“Acil Durum geçmişle bugünü, doğayla endüstriyi, durağanlıkla koşturmayı çok keskin bir şekilde yansıtan, hepsini tek bir potada harmanlayan bir çiçek dürbünü gibi.”
—Ayşegül Savaş, Walking on the Ceiling kitabının yazarı
Daisy Hildyard, Türkçeye çevrilen ilk kitabı olan Acil Durum adlı romanında bizi bireysel hayatların ve geniş çaplı toplumsal olayların nasıl iç içe geçtiğini görmeye davet ediyor. Farklı roman karakterleri üzerinden hayatlarımızın küresel krizlerin gölgesinde şekillenme sürecini incelikle işlerken, iklim değişikliğinden ekonomik çalkantılara, aile içi dinamiklerden kişisel kimlik arayışlarına kadar geniş bir yelpazede her birimizin karşılaştığı sorunlara odaklanıyor.
Acil Durum, “dışarıya tek başına çıkabilecek kadar büyümüş” olan anlatıcının bir taş ocağının tepesinde oturmuş, henüz birbirlerini görmemiş bir kerkenezle, bir tarla faresini izlemesiyle başlıyor. İlk hareketin hangi taraftan geleceğini beklerken bu olay önce yan komşunun çocuklarıyla oyun oynama hatırasına, sonra da yavrularını yiyen bir evcil tavşanın hikâyesine bağlanarak genç bir kadın olan anlatıcının İngiltere taşrasında geçen çocukluğuna açılan kapıları aralıyor. Roman boyunca, ismini bilmediğimiz anlatıcının kendi köyünden öteye uzanmayan fakat diğer herkesinki gibi küresel ağların ortasında bulunan hayatını keşfediyoruz.
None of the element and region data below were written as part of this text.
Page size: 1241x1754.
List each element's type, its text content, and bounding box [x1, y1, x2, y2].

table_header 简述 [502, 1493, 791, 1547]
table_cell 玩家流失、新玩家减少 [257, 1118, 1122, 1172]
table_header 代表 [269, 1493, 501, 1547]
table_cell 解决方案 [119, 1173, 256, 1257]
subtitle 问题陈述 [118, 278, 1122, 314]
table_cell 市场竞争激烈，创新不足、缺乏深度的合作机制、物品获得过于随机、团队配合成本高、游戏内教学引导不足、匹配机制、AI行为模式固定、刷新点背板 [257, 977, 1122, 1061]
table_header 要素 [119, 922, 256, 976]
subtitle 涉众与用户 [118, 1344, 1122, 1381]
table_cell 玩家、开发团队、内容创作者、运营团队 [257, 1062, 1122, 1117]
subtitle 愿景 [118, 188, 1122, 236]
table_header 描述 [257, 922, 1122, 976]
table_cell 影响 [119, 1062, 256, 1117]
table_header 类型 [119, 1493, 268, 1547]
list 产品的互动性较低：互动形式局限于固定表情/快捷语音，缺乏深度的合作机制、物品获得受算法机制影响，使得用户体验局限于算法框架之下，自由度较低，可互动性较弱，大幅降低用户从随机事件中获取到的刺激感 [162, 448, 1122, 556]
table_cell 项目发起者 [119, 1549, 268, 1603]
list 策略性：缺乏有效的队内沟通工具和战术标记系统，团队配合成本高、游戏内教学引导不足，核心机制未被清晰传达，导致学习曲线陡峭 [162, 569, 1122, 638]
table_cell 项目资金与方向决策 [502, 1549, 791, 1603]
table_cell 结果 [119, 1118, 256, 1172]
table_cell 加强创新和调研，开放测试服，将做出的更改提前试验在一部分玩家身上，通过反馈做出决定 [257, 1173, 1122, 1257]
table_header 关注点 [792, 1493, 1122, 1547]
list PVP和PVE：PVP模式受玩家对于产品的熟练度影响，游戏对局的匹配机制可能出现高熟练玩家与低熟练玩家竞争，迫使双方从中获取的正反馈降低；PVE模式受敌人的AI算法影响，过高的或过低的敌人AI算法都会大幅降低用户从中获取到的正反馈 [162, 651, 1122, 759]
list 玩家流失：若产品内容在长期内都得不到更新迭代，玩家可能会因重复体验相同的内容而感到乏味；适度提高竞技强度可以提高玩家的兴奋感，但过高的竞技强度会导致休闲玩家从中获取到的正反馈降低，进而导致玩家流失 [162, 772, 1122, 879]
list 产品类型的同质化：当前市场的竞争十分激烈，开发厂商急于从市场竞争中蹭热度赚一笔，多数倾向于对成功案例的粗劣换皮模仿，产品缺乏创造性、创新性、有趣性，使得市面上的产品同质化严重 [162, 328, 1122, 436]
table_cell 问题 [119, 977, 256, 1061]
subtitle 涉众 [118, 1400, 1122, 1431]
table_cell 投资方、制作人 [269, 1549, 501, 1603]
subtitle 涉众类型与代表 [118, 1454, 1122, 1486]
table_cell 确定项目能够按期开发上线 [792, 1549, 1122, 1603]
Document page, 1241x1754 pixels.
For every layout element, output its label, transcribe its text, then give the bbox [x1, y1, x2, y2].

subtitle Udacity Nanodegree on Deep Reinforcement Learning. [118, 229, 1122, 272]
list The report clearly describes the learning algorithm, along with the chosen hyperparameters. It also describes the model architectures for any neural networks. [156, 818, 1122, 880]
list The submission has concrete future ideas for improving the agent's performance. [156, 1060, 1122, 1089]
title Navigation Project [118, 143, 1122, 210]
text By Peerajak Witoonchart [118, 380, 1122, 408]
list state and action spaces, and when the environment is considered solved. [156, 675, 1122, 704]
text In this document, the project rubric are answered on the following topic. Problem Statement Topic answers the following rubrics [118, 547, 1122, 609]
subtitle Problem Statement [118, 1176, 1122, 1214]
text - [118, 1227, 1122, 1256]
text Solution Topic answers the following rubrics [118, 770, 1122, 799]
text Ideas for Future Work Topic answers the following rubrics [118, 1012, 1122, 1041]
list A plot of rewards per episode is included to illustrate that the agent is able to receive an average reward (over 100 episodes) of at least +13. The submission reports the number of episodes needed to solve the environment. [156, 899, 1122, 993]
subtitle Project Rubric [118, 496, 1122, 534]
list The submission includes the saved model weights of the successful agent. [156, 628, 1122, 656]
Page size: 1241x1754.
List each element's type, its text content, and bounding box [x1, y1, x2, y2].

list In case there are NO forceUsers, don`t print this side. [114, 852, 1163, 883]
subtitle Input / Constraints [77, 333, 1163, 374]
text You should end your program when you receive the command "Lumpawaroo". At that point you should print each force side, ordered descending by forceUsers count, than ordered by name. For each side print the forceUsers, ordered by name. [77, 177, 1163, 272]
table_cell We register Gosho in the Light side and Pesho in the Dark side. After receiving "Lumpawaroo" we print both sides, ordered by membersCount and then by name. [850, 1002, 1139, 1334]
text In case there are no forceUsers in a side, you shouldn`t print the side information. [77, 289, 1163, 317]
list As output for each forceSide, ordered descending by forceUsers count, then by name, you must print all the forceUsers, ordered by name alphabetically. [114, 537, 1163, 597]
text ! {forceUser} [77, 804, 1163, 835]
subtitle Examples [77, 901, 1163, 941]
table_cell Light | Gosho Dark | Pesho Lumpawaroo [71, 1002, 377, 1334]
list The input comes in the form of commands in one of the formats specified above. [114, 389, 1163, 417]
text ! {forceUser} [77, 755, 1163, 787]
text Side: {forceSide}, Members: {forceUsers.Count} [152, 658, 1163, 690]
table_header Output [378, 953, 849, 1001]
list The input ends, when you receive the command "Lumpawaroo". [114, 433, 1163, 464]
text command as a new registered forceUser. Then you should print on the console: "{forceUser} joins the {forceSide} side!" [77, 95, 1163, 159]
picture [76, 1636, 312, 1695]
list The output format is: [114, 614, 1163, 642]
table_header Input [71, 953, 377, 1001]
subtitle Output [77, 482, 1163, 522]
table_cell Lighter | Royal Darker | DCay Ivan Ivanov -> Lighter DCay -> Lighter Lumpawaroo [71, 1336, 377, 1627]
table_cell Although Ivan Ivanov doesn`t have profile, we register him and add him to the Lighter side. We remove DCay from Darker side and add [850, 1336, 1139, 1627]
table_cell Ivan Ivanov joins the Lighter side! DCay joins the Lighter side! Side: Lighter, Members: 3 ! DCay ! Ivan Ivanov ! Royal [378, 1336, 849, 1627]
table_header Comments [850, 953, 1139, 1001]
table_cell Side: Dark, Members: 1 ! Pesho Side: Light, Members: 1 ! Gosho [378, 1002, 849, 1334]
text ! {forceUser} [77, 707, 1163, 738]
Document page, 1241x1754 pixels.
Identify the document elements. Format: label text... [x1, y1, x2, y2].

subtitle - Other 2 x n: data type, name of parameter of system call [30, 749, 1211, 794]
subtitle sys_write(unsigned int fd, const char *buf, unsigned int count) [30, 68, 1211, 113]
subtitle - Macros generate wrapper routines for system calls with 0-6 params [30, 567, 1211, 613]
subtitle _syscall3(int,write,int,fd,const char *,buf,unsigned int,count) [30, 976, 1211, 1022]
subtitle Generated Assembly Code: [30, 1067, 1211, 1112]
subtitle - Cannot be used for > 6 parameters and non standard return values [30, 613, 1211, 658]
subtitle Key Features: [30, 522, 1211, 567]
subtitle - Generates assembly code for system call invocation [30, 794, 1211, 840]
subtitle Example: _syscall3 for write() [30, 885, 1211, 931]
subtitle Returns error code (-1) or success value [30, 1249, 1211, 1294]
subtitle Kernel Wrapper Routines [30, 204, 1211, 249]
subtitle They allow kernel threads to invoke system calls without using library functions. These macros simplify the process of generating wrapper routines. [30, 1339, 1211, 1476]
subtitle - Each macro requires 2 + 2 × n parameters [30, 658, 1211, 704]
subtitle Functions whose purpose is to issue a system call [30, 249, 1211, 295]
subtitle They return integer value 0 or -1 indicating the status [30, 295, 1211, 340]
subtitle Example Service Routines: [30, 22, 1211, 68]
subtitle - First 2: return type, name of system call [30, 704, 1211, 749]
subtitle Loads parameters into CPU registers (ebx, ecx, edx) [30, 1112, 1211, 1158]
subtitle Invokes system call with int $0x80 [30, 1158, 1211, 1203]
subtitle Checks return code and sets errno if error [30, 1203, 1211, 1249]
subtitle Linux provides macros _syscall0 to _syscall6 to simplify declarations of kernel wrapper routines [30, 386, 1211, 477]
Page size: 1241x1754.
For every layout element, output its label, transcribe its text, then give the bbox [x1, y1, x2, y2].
Yakın zamanda yaşadığımız küresel kapanma dönemine de uğradığımız zamansal atlamalarla ilerleyen Acil Durum, modern taşra yaşamının gotik karanlığıyla İngiliz kırsalının güzelliği arasında salınırken Çernobil yağmurlarından türler içi ve arası şiddete, küresel iklim değişikliğinden toplumsal adaletsizliğe varıncaya değin birçok can alıcı meseleye değiniyor.
Okurlarına duygusal olduğu kadar sarsıcı bir yolculuk vaat eden Acil Durum, Hildyard’ın edebî yetkinliğini de ortaya koyan şaşırtıcı ve karanlık bir pastoral roman.
“Küreselleşen bir dünyada çocukluktan erişkinliğe yolculuğun anlatıldığı bu düşündüren, ustalıkla aktarılmış romanda insanlar ve ekosistemler iç içe geçiyor.”